WHAT THE TASK ASKS » Please filter the data down to the lines that include the word "accelerated" and copy them.

GIVEN RECORDS »

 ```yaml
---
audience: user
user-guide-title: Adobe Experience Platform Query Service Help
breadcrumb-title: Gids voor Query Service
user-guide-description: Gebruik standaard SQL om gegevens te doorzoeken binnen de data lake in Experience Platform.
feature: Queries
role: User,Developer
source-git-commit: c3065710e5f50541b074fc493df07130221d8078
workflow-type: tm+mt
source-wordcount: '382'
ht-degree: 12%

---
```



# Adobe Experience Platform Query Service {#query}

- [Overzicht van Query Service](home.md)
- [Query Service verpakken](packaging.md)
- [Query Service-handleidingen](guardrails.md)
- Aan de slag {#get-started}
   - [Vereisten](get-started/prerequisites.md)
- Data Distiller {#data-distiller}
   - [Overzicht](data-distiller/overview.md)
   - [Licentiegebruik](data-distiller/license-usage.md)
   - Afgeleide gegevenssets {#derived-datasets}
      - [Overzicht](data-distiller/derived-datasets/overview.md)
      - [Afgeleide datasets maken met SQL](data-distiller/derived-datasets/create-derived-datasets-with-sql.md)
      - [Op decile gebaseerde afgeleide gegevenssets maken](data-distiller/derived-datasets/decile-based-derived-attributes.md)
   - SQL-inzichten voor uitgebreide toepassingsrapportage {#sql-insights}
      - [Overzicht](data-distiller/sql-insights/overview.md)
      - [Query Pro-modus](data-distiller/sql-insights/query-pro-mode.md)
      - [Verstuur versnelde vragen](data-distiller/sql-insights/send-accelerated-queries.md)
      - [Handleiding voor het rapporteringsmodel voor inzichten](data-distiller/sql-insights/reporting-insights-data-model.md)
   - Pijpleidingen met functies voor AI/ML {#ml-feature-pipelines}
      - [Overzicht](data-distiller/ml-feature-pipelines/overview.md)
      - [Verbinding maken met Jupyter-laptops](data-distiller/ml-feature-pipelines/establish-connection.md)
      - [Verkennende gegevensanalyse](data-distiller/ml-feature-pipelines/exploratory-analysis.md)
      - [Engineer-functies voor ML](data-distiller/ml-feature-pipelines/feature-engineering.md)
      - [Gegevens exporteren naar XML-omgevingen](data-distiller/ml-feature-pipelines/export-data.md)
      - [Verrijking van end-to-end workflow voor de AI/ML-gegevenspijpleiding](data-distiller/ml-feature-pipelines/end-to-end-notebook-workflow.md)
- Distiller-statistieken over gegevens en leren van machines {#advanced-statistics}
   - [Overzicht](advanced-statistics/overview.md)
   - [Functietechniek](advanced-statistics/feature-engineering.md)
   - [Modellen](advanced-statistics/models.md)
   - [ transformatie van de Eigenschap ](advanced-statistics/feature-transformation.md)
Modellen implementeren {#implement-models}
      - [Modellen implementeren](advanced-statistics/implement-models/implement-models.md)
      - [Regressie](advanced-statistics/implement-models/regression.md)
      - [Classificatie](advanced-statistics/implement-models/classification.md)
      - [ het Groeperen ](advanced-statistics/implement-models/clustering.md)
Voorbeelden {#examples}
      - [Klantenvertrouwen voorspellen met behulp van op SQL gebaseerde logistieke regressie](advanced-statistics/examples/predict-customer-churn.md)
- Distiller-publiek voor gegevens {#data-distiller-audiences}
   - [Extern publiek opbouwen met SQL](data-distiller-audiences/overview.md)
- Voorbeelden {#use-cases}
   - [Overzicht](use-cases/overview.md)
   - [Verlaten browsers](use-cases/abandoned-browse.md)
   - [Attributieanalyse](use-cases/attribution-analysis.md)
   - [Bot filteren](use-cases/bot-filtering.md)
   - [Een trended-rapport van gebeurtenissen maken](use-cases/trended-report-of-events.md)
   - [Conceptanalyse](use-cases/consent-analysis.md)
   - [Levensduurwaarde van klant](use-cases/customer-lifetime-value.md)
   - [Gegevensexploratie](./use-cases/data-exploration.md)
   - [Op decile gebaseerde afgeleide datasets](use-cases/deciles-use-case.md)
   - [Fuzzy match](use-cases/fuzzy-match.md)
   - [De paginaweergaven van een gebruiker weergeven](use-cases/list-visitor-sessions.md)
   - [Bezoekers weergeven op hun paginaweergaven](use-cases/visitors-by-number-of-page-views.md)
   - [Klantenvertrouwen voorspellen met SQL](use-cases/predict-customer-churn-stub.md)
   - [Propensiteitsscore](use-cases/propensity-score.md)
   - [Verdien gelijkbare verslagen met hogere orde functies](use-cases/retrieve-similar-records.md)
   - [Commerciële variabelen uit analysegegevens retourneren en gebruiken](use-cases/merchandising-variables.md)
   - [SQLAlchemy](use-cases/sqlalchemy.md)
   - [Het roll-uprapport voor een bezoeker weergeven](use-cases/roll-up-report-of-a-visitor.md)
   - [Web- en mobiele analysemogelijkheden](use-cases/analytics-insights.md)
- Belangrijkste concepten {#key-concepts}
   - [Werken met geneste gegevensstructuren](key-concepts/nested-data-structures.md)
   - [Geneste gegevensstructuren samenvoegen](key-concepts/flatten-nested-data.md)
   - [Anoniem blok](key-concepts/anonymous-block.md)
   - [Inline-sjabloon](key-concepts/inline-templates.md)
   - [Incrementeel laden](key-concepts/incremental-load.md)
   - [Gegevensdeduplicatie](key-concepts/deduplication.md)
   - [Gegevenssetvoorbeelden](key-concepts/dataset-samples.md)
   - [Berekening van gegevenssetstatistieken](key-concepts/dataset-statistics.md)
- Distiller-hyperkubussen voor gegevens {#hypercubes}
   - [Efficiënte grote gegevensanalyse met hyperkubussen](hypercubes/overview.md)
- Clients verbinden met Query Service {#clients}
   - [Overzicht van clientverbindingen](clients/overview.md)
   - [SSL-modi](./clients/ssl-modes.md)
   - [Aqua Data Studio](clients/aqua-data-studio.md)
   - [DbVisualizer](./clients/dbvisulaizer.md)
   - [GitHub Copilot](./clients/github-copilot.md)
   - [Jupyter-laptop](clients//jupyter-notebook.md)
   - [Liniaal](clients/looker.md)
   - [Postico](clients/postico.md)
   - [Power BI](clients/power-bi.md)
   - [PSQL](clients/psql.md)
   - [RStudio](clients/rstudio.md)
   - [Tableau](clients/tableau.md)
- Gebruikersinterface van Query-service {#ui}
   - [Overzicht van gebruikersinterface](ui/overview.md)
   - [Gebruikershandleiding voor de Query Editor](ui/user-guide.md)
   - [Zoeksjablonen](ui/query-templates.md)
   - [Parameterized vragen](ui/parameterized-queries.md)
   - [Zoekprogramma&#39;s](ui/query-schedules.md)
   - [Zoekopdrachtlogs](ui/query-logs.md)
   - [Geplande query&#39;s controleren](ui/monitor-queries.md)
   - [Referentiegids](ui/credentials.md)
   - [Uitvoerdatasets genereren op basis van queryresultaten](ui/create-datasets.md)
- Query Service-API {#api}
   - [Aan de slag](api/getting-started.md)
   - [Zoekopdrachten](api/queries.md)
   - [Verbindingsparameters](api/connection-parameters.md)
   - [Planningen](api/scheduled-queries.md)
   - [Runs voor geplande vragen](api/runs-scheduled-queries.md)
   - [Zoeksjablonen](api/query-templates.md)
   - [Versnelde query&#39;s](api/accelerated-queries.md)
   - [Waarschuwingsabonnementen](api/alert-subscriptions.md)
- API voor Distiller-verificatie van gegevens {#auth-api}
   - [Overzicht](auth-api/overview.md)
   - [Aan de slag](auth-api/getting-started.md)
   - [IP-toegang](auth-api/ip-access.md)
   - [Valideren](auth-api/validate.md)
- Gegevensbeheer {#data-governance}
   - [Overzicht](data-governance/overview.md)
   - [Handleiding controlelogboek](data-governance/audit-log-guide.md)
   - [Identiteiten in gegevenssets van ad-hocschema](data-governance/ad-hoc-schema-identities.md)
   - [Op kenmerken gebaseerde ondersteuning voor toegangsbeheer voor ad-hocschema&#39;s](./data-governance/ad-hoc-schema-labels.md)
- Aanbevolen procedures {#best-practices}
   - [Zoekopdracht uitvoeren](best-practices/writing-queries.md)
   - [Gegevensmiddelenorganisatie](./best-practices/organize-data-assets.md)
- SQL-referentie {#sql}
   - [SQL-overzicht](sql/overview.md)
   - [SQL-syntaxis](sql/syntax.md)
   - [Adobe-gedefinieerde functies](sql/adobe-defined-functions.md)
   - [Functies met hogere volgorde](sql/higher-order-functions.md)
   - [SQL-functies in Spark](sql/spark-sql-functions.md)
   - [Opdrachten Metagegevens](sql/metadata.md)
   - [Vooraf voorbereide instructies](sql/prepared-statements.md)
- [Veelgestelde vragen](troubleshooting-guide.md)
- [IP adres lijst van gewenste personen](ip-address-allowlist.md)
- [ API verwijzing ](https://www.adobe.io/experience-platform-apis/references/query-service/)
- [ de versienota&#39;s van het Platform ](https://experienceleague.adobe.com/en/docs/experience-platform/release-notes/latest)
--
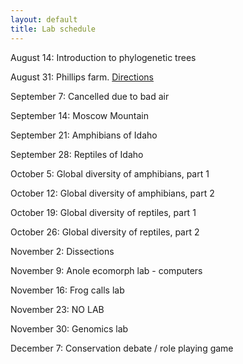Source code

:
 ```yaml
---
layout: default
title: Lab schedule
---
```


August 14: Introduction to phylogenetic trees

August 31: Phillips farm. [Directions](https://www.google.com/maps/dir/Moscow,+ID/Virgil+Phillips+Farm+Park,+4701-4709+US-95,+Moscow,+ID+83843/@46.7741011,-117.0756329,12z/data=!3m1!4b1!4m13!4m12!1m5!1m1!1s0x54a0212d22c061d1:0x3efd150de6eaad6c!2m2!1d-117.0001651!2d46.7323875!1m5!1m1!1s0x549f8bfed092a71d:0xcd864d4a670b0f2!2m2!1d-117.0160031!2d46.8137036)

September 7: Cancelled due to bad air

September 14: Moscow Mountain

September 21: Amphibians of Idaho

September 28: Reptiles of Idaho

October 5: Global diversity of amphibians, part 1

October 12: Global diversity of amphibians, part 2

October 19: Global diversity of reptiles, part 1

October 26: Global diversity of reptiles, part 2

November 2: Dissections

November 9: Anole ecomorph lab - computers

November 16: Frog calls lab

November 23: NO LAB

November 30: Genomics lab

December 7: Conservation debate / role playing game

SOLUTION FOR THIS PROBLEM »
      - [Verstuur versnelde vragen](data-distiller/sql-insights/send-accelerated-queries.md)
   - [Versnelde query&#39;s](api/accelerated-queries.md)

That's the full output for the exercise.